Emmerich. . Elektrische Muskelstimulation ist derzeit sehr angesagt. Das Fitbox-Studio in Emmerich bietet genau das an. Die NRZ wagt den Selbstversuch.
Schon seit einigen Jahren gibt es im Fitnessbereich eine Neuerung, die mittlerweile beständig genug ist, um nicht mehr von einem Trend zu sprechen. EMS – elektrische Muskelstimulation – heißt das Zauberwort, dass mit wenig Zeitaufwand große Erfolge verspricht. Seit September gibt es ein darauf spezialisiertes Studio, Fitbox, auch in Emmerich und das läuft bisher sehr erfolgreich.
EMS ist nicht nur für Großstädte geeignet
„Vor ein paar Jahren hat man noch gesagt, EMS sei nur was für Großstädte“, weiß Leroy Nienhaus (26), der das Studio leitet. Nun habe sich aber gezeigt, dass es gerade in kleinen Städten wie Emmerich, wo viel über persönliche Weiterempfehlung und Mundpropaganda läuft, „heftig durch die Decke geht“.
Gemeint sind damit die Mitgliederzahlen – das Fitbox-Studio gibt es jetzt ein gutes halbes Jahr in Emmerich und es ist bereits zu 75 Prozent ausgelastet. Ein Grund für die NRZ, das Ganze mal auszuprobieren. Ein Selbstversuch.
Zweimal 20 Minuten sollen reichen
Das Studio ist klein und liegt fast ein bisschen versteckt an der Straße Hinter dem Schinken. Zwei Trainingseinheiten in der Woche, einmal Krafttraining und einmal Cardio, jeweils für 20 Minuten, sollen hier genügen, um gesund und fit zu werden. Klingt fast zu schön, um wahr zu sein.
„Rein physiologisch reicht das“, ist Studioleiter Leroy Nienhaus überzeugt. „Wenn wir jetzt nur Krafttraining anbieten würden, würde ich noch zu Ausdauertraining raten.“ Aber das besondere im Fitbox ist, dass hier beides angeboten wird. Und sogar die dritte Komponente, Ernährung, wird auf Wunsch abgedeckt.
Gesundheitsorientiertes Fitnesskonzept
Weder von außen, noch von innen wirkt Fitbox wie ein typisches Fitnessstudio. Vielleicht weil Spiegel fehlen, es keine Hantelbänke gibt und weder Bilder besonders trainierter Körper, noch pseudo-motivierende Sprüche an den Wänden hängen. Bodybuilder oder Disco-Pumper sucht man vergeblich.

**Arbeitsauftrag 1:** Zählen Sie in der nachstehenden Auflistung die Zeilen, die die Zeichenfolge „below“ enthalten, und geben Sie nur die Anzahl an.

**Daten der Diagrammanalyse:**
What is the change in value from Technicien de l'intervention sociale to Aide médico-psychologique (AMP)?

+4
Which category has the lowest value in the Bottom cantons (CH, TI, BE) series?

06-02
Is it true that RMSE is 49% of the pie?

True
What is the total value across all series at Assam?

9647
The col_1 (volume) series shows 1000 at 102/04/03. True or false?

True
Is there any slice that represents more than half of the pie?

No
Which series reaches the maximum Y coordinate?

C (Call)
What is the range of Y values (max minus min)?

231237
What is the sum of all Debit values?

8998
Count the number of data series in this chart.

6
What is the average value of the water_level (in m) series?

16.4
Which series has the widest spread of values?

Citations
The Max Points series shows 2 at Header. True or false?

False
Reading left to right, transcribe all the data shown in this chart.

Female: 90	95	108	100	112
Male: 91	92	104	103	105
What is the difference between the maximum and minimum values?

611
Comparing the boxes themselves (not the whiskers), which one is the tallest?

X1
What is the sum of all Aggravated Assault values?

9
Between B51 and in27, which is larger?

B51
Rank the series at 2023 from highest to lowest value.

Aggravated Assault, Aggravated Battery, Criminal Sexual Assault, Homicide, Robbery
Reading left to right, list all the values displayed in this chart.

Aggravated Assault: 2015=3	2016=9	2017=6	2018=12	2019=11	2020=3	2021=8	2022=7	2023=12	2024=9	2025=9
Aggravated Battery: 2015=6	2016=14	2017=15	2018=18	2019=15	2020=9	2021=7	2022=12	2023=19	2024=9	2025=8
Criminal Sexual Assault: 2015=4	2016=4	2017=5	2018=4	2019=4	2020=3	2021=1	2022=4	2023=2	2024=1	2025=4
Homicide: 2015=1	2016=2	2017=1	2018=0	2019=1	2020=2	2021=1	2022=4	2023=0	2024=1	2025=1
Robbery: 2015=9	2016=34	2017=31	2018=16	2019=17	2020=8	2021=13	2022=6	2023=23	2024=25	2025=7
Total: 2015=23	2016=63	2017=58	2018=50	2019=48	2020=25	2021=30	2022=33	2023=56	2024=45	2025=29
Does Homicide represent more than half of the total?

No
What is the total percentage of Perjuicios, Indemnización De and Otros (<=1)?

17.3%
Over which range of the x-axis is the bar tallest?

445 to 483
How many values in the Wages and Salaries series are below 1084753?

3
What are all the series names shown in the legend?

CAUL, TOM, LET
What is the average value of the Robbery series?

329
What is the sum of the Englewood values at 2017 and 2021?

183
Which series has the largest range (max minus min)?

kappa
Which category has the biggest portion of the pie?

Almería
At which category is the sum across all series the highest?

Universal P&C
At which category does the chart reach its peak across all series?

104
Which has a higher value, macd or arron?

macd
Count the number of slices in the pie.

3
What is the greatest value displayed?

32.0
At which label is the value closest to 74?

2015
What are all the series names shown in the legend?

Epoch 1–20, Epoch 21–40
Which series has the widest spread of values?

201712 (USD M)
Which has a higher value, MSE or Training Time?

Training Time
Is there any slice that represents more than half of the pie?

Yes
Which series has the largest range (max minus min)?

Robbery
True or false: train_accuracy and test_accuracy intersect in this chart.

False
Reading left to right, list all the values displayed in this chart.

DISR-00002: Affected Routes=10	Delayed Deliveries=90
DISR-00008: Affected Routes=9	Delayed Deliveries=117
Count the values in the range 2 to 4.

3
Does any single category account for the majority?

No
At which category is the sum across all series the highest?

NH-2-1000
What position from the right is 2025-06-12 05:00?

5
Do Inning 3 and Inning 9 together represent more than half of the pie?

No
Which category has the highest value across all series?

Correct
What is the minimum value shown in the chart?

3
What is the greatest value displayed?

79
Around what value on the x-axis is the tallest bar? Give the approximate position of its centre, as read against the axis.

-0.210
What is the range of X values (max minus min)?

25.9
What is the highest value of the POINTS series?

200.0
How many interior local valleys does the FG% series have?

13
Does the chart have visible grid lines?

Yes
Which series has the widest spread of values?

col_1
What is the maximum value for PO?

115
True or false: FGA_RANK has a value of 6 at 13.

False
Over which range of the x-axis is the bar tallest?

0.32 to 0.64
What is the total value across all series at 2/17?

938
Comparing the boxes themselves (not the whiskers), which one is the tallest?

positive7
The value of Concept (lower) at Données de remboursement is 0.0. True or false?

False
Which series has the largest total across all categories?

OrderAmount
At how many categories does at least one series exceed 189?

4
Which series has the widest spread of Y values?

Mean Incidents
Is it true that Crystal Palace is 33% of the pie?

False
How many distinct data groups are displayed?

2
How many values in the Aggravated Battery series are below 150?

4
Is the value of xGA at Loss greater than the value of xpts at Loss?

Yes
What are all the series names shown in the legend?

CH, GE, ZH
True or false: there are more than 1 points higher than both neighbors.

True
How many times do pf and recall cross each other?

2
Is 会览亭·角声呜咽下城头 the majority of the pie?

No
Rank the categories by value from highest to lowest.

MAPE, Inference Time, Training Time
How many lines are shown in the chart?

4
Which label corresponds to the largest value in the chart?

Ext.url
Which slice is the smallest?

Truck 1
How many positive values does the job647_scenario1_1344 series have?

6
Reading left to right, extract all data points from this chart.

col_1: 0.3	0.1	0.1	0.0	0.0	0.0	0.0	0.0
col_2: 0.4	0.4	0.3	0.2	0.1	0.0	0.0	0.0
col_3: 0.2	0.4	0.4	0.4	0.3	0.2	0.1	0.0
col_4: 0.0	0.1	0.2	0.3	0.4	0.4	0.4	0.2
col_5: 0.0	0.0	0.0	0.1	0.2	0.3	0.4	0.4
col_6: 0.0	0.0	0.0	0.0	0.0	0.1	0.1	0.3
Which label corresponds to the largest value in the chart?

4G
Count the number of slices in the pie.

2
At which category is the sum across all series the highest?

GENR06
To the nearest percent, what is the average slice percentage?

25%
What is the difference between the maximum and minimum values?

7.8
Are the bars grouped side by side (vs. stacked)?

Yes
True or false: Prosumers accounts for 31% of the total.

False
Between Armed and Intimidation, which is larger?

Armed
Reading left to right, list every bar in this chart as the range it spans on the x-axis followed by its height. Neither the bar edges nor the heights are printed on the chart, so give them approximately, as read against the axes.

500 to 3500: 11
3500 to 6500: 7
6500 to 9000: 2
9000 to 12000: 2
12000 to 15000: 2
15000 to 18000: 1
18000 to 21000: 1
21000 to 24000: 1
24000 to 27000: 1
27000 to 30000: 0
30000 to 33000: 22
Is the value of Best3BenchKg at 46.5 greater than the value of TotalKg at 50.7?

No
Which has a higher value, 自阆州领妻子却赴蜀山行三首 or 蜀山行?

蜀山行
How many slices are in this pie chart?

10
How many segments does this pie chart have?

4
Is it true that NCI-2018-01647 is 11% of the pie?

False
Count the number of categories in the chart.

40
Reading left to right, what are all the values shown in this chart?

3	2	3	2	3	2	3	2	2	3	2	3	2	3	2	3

**Arbeitsauftrag 2:** Schreiben Sie aus dem Artikel über das EMS-Studio in Emmerich oben den Abschnitt wortgetreu ab, der mit den Wörtern „Zweimal 20 Minuten“ beginnt und mit „wahr zu sein.“ endet.

**Antwortfeld 1:** 2

**Antwortfeld 2:**
Zweimal 20 Minuten sollen reichen
Das Studio ist klein und liegt fast ein bisschen versteckt an der Straße Hinter dem Schinken. Zwei Trainingseinheiten in der Woche, einmal Krafttraining und einmal Cardio, jeweils für 20 Minuten, sollen hier genügen, um gesund und fit zu werden. Klingt fast zu schön, um wahr zu sein.